De rechtbank stelt vast dat uit het dossier kan worden afgeleid dat verdachte gedurende één nacht activiteiten heeft verricht die dienstbaar zijn geweest aan de organisatie, in die zin dat hij betrokken is geweest bij een aantal pogingen tot pintransacties.

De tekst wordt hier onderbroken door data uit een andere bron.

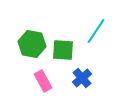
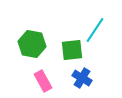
cyan line: moved 1 px left, 1 px up
green square: moved 9 px right; rotated 10 degrees counterclockwise
blue cross: rotated 18 degrees counterclockwise
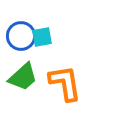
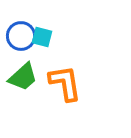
cyan square: rotated 25 degrees clockwise
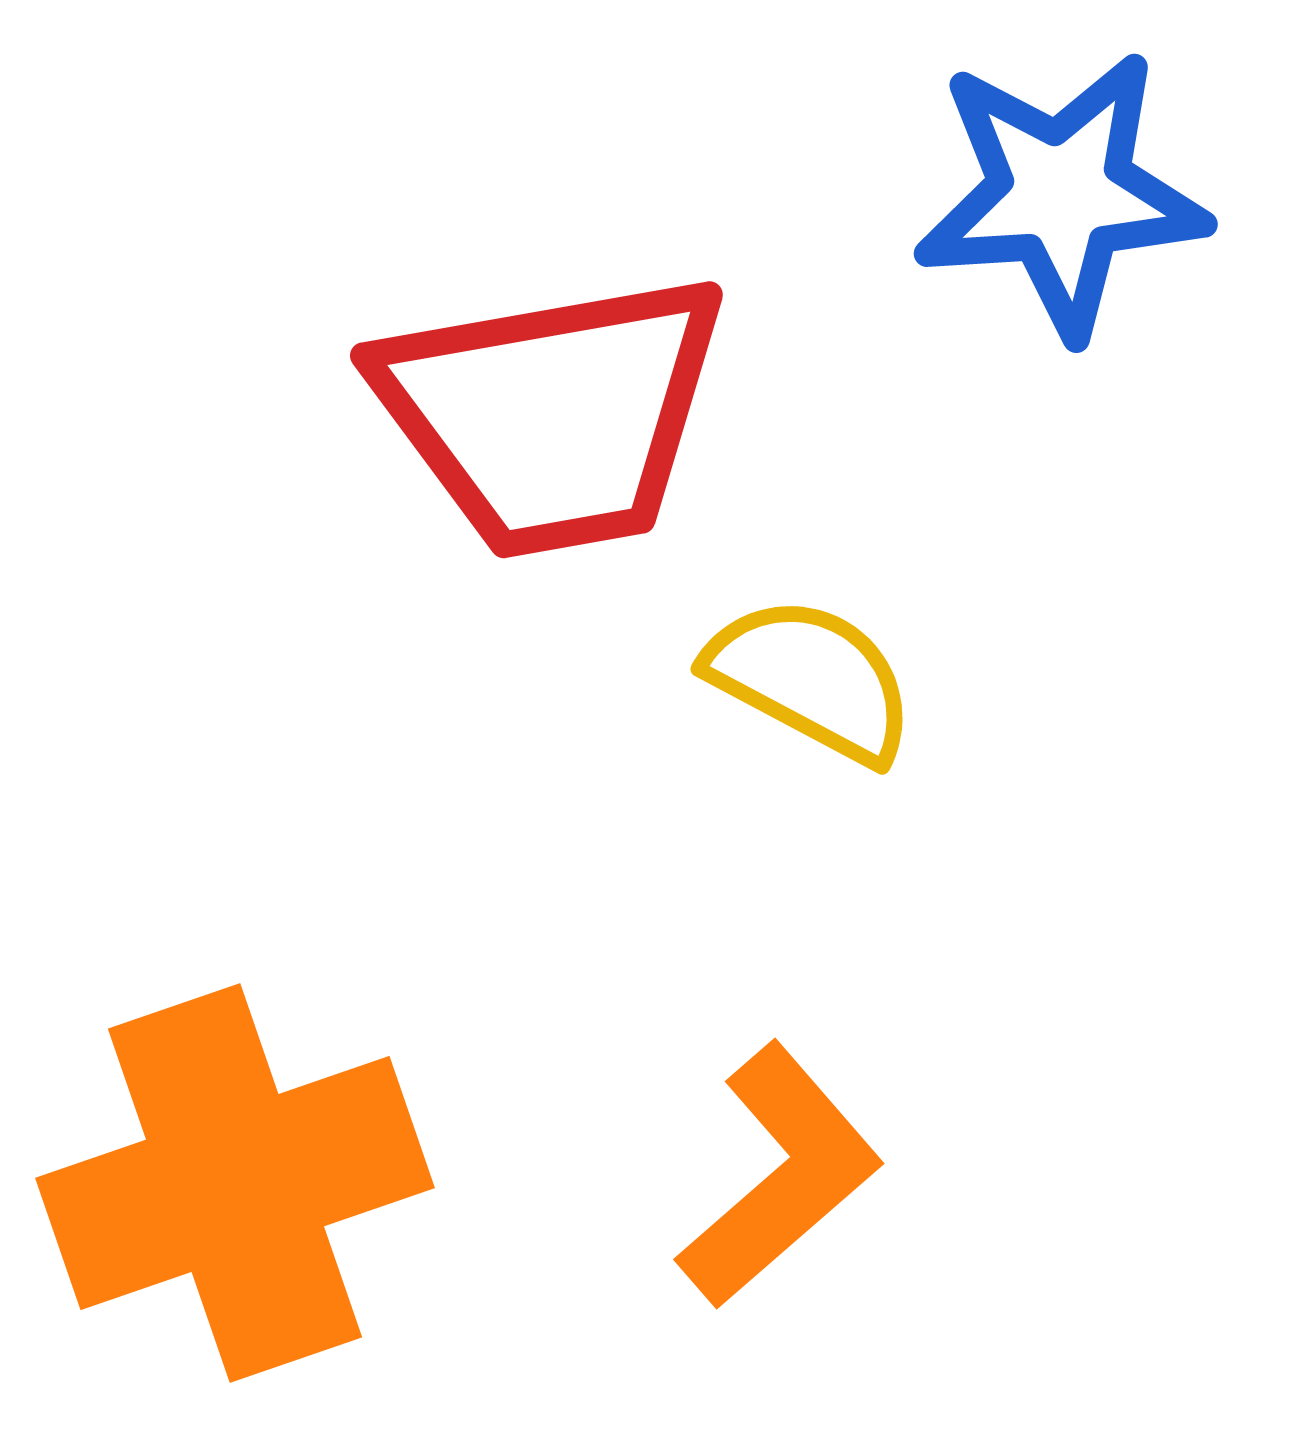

Hoewel verdachte hiermee een aandeel heeft gehad in de gedragingen die rechtstreeks verband houden met de verwezenlijking van het oogmerk van de organisatie, te weten diefstal, witwassen en de overige onder feit 3 op de tenlastelegging opgenomen delicten, kan de rechtbank onvoldoende vaststellen dat sprake is geweest van een samenwerkingsverband tussen verdachte en anderen met een zekere duur en/of intensiteit.
Een incidentele bijdrage van een verdachte – zonder dat een verdergaande binding met de organisatie kan worden vastgesteld - brengt nog niet met zich dat hij zich schuldig heeft gemaakt aan ‘deelneming’ in de zin van artikel 140 Sr. De rechtbank is daarom van oordeel dat verdachte dient te worden vrijgesproken voor feit 3.
De rechtbank merkt op dat aan het voorwaardelijke verzoek tot het horen van de getuige [naam 10] niet meer wordt toegekomen. Omdat van de verklaring van deze getuige geen gebruik is gemaakt in de bewijsconstructie, is de voorwaarde waaronder dit verzoek is gedaan niet vervuld.